The first public library owes much to Benjamin Franklin. He was outspoken in his arguments that public libraries were pivotal to the growing success of the colony.
Franklin wrote that "these Libraries have ... made the common Tradesman and Farmers as intelligent as most Gentlemen from other Countries."
The purpose of public libraries is no less noble today, and Wheeler Basin is meeting the challenge.
That challenge, however, is as great as it has ever been. The greatest information revolution since the invention of the Gutenberg Press, the Internet is transforming how people acquire knowledge. As did the first press, the Internet makes information available to far more people. Also like the first press, however, it has left many behind.
And that is where Wheeler Basin shines. For a small library, it has tackled the digital divide with vigor.
Wheeler Basin has for some time offered its members access to two treasure troves of digitized knowledge. Net Library gives library members the ability to access 27,000 e-books from any computer with Internet access. Another Internet service, Alabama Virtual Library, gives members access to an amazing collection of research materials. The materials include medical information, magazine articles, statistical sources and even homework aid.

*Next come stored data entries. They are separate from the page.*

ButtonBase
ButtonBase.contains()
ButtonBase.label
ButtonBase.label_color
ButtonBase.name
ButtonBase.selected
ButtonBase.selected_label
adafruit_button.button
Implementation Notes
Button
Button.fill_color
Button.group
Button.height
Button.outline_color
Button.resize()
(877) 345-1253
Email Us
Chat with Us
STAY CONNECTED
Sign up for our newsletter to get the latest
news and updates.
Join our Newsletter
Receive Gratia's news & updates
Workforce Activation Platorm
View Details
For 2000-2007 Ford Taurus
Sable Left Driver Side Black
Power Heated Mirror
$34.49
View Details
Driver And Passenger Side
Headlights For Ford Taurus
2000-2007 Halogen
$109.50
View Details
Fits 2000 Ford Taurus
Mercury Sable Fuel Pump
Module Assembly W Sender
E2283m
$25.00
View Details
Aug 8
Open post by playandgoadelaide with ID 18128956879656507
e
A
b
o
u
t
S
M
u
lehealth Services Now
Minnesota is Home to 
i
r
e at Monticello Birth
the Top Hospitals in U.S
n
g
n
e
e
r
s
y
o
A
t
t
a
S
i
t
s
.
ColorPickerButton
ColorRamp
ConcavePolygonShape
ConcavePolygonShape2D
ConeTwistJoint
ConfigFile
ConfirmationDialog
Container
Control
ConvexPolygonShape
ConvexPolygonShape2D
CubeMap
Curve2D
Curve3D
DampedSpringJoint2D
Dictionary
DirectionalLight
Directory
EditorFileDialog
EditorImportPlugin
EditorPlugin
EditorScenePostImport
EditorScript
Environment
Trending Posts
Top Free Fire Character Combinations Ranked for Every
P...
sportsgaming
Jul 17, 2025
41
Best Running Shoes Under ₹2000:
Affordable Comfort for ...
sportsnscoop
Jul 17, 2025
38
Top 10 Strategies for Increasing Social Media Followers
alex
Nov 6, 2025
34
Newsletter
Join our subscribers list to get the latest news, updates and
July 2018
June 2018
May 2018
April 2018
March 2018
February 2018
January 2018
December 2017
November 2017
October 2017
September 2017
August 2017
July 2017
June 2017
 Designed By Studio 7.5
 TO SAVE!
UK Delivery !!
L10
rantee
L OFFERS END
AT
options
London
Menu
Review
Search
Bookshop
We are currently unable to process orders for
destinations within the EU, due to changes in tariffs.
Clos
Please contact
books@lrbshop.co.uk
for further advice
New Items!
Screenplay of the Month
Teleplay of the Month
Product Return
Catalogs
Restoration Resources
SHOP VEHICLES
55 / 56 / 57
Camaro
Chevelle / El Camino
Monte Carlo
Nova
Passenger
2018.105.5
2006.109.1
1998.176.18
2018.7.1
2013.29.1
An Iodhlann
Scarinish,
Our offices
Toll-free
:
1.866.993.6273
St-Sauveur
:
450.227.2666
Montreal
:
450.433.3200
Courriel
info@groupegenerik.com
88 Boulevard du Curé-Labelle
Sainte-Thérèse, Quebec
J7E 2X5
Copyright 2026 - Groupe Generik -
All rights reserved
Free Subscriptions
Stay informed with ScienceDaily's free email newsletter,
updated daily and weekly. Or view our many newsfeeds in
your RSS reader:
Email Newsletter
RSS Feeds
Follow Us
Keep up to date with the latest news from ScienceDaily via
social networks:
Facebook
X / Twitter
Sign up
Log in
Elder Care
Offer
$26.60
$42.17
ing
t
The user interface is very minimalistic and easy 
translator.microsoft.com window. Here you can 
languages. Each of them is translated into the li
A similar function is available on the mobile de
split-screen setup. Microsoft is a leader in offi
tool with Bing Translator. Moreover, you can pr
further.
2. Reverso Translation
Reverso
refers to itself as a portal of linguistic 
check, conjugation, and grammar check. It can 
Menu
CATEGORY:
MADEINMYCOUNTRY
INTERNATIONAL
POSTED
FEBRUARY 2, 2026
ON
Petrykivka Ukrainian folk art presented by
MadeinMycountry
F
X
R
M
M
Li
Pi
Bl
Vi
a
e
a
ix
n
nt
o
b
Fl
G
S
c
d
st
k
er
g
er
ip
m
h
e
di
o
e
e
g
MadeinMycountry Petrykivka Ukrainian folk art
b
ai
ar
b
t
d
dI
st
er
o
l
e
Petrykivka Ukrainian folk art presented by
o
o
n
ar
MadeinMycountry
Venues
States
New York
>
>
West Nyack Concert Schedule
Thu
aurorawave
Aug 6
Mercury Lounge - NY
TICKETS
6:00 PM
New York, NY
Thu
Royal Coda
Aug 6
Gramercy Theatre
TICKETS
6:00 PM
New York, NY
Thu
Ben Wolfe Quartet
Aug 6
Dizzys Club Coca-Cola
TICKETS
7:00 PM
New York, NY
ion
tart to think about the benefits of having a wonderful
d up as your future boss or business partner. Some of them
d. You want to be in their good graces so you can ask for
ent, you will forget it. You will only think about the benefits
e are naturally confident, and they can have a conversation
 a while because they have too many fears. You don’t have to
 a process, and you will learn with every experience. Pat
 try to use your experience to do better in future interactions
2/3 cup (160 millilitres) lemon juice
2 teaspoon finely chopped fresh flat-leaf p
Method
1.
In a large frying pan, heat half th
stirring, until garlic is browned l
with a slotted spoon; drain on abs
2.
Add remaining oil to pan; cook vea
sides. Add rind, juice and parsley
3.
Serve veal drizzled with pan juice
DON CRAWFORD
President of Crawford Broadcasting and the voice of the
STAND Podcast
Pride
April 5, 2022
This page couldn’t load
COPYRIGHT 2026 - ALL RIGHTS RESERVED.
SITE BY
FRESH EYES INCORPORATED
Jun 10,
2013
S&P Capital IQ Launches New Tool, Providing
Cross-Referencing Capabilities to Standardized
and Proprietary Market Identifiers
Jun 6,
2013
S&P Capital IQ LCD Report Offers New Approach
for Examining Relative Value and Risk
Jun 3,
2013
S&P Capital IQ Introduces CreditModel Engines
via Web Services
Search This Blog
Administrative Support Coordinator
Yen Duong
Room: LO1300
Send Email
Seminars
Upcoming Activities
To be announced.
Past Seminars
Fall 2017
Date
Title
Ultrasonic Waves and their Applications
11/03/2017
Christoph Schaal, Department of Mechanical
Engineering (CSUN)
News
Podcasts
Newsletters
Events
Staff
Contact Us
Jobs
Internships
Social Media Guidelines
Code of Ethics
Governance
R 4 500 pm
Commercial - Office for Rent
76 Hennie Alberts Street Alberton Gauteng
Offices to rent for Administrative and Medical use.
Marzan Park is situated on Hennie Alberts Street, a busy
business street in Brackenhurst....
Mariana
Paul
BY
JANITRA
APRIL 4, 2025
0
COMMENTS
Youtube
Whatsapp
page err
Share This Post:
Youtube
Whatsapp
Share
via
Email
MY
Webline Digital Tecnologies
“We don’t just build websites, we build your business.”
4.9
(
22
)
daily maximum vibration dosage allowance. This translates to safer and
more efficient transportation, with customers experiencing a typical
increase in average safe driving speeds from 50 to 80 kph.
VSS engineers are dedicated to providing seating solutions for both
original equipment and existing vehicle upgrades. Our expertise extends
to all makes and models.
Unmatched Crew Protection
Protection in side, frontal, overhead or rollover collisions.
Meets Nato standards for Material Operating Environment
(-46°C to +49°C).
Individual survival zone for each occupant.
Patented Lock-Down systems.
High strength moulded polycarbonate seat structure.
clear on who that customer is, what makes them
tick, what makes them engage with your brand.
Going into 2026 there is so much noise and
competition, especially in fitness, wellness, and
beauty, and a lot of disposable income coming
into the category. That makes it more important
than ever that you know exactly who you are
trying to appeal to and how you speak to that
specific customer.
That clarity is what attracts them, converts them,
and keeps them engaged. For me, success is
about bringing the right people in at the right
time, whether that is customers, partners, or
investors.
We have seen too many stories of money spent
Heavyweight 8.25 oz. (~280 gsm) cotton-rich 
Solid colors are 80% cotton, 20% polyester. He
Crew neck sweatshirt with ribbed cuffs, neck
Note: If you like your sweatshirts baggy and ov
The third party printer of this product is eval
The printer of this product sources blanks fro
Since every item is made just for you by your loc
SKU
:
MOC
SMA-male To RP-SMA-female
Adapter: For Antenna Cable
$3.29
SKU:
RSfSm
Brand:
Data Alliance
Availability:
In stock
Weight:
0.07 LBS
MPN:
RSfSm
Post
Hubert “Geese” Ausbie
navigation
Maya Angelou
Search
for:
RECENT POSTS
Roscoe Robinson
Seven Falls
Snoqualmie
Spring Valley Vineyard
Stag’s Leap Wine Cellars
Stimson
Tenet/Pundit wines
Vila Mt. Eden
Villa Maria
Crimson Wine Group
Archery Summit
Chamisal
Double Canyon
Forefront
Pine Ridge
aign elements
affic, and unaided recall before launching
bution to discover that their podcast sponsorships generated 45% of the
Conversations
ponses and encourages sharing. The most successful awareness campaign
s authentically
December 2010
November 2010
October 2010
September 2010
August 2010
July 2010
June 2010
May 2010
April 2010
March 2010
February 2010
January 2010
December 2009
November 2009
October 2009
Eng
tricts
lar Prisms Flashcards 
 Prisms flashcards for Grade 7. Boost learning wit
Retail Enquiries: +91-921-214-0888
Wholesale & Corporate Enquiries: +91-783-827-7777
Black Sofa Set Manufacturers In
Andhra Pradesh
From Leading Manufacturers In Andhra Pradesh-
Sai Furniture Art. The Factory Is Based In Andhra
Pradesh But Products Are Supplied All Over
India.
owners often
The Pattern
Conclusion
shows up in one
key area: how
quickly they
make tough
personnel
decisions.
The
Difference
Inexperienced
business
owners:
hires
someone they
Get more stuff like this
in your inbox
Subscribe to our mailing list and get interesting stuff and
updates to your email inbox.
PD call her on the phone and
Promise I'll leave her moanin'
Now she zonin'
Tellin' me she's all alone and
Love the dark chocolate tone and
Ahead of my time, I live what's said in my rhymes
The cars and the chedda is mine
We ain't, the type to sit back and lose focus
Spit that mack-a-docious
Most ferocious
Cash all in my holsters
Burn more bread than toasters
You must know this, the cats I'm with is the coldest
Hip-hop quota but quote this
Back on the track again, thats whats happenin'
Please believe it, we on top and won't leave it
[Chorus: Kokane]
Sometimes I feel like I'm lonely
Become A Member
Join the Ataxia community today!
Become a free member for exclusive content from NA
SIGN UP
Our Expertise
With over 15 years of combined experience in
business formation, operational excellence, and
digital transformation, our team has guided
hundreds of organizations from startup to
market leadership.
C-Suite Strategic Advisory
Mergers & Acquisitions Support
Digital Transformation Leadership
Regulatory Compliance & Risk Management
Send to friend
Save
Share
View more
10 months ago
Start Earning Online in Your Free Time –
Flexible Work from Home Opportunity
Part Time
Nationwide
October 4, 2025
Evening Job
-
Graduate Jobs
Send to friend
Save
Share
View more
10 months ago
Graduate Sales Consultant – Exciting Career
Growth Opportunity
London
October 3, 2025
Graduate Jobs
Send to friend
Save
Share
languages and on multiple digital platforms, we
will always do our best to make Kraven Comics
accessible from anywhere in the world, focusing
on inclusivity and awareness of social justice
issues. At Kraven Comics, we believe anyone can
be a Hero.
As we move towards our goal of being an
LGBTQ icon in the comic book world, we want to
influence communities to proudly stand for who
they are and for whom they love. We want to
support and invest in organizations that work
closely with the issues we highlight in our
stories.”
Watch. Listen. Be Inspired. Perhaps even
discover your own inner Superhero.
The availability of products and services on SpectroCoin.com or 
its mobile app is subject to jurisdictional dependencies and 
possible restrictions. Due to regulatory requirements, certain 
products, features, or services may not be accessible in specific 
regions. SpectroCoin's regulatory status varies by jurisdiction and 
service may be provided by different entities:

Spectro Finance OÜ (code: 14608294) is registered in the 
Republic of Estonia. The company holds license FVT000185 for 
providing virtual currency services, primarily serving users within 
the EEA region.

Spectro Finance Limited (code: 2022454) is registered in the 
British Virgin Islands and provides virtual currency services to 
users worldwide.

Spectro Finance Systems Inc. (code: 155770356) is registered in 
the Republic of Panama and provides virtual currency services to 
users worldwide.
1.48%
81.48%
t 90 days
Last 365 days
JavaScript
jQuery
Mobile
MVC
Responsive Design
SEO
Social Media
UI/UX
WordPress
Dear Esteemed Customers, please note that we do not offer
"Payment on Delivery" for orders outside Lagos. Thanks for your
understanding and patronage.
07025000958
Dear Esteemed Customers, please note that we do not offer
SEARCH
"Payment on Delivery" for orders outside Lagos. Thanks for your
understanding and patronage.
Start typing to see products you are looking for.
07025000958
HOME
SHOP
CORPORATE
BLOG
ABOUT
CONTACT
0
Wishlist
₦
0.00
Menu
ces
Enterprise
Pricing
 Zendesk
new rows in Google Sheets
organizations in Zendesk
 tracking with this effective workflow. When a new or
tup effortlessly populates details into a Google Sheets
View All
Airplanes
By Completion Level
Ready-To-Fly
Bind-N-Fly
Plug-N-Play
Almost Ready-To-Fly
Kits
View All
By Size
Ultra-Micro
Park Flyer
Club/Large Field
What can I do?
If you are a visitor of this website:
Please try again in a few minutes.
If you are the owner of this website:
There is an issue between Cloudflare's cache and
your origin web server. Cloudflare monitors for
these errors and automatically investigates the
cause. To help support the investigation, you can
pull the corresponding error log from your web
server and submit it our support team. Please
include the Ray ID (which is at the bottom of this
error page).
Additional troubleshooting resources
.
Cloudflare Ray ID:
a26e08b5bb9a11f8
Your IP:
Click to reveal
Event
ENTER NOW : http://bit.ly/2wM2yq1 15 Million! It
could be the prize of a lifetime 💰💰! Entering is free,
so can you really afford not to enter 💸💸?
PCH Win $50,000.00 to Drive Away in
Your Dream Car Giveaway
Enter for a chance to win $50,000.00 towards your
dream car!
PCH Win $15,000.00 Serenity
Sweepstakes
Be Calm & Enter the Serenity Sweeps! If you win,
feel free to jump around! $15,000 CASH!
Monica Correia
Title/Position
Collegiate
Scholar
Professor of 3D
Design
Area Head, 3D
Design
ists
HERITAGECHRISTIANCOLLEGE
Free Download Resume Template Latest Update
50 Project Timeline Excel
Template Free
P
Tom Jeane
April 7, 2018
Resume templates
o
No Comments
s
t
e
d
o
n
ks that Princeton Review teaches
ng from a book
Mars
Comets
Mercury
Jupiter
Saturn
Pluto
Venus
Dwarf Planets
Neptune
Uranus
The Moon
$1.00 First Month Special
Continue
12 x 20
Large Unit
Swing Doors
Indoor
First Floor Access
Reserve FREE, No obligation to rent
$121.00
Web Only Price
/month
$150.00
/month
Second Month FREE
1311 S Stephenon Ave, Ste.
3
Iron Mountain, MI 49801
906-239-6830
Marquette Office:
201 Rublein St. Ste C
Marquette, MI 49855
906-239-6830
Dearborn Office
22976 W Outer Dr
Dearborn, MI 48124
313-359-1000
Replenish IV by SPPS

These resources are great for those with broadband Internet access and good computers, but what about those who have neither?
Wheeler Basin supplied that answer when it recently purchased 10 powerful computers with broadband connections.
All are freely available to the public.
As Prospero hinted to his daughter Miranda, however, there is something special about books, the non-electric kind. The dusky smell in the stacks, the sense of wonder as we browse through pages on war and religion, philosophy and science. The way time stops between the drooping shelves.
For all its energy in meeting the digital challenge, Wheeler Basin has not forgotten the books. The system has 153,000 of them. The Decatur branch offers its readers 94,000.
With National Library Week coming to an end, it is time to reacquaint yourself with the library. It is a treasure that surpasses dukedoms.